SIDDONS, Sarah. ~ The Story of our first Parents, selected from Milton’s Paradise Lost: For the use of young Persons … London: John Murray … 1822.
8vo (211 x 133 mm), pp. iv, 190; light foxing to prelims; contemporary full polished calf, gilt in compartments with contrasting label; joints repaired; contemporary dedication inscription to front pastedown: ‘Jane Wowen Feilde / the gift of / Mrs Yorke’.
First edition. An abridgement for children of Milton’s account of Adam and Eve, by the celebrated actress Sarah Siddons (1755-1831).

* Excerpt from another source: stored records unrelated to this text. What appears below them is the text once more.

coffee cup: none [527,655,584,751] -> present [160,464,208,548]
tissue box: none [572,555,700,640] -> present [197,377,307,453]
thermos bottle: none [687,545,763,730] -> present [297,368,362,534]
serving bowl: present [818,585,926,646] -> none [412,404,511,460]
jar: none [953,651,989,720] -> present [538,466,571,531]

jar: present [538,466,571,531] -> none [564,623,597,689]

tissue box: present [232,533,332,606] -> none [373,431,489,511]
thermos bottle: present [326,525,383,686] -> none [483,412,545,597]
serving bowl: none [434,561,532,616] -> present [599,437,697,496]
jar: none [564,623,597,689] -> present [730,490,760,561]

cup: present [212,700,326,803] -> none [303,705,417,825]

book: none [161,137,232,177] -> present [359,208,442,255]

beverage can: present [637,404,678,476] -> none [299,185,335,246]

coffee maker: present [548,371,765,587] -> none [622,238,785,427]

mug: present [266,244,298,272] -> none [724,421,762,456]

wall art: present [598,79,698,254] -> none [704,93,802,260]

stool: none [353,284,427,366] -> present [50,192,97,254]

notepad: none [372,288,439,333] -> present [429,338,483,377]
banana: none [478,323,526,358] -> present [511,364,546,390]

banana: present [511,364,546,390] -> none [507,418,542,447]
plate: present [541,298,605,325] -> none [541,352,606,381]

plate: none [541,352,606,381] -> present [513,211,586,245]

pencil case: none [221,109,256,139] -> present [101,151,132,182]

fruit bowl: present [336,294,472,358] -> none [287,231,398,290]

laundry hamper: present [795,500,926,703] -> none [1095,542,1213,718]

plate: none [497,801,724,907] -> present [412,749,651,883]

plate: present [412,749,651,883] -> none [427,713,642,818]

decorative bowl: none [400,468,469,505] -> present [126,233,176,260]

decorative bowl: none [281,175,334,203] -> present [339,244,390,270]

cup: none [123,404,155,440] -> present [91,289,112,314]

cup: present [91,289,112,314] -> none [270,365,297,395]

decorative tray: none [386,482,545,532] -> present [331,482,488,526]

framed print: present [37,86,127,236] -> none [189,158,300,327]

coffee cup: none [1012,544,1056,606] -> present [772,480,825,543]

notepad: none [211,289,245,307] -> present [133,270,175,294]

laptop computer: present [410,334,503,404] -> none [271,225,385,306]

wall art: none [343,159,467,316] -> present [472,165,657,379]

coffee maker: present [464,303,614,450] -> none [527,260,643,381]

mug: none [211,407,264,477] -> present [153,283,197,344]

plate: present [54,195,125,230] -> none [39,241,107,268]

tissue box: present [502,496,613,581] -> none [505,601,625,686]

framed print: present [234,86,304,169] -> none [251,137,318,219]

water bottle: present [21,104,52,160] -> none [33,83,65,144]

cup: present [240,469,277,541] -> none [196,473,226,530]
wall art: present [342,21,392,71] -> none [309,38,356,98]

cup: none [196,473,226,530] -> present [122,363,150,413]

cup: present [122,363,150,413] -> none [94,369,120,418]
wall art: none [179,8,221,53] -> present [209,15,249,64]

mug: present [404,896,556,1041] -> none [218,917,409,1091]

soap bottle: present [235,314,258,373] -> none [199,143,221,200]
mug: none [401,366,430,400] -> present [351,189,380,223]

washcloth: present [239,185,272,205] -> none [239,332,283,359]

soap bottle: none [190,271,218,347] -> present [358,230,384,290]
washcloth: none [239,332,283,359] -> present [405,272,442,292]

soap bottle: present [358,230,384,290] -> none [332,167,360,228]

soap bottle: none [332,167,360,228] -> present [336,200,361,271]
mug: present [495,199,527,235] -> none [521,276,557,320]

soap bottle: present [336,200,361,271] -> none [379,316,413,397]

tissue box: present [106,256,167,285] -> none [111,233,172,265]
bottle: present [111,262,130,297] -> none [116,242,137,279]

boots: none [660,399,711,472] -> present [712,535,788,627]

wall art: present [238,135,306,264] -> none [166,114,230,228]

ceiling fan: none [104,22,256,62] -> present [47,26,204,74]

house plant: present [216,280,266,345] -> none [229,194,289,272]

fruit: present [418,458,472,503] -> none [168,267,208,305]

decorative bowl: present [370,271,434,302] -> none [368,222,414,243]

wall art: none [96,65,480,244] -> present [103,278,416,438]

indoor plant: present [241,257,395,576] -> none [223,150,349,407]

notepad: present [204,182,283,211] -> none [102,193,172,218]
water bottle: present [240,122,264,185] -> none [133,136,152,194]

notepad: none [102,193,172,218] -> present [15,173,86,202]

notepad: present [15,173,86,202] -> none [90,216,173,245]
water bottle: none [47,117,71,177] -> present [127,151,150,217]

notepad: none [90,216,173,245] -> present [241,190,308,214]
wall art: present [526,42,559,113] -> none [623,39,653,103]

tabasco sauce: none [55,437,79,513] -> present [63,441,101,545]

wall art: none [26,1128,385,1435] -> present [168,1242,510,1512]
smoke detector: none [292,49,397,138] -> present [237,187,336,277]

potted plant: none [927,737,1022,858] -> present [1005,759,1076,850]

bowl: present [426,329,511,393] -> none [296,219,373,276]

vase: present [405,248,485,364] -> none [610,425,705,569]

Siddons’ admiration for Milton was lifelong: ‘By the age of ten she was already responsive to the poetry of Milton … Perhaps his curious combination of sensuality and austerity gave particular satisfaction to this girl who, as a woman said that she feared to play Shakespeare’s Cleopatra as she should be played’. After her official retirement in 1813, Siddons gave frequent dramatic readings of Milton and Shakespeare – as represented by Lawrence’s portrait of her with works by both authors –and Paradise Lost was her preferred text. Manvell suggests that Milton’s ‘strong dramatic sense and the grandeur of his rhetoric must have excited her’, but Siddons also saw the merits of his material for a juvenile audience. As she describes in the Preface to the present work, she completed her abridgements for the use of her own children that they might develop ‘an early admiration’ of Milton, and now chooses to issue them for public consumption.
The work provoked particular invective from the London Magazine, which acknowledged Siddons’ greatness but was aggravated by her Miltonian foray: ‘could she really condescend to become an authoress on the strength of an eighteen-penny copy of paradise lost and a pair of scissors?’ The reviewer accuses John Murray of being blinded by Siddons’ fame in his agreement to publish the work.
The Story of our first Parents was issued in the same year under the separate title, Abridgement of Paradise Lost, which is identical in every other respect. Perhaps the variants were intended to appeal to separate adult and juvenile audiences.
See: Roger Manvell, Sarah Siddons: Portrait of an Actress, (Heinemann, 1970) pp. 12-13. Not in Jackson, nor Jackson, Women.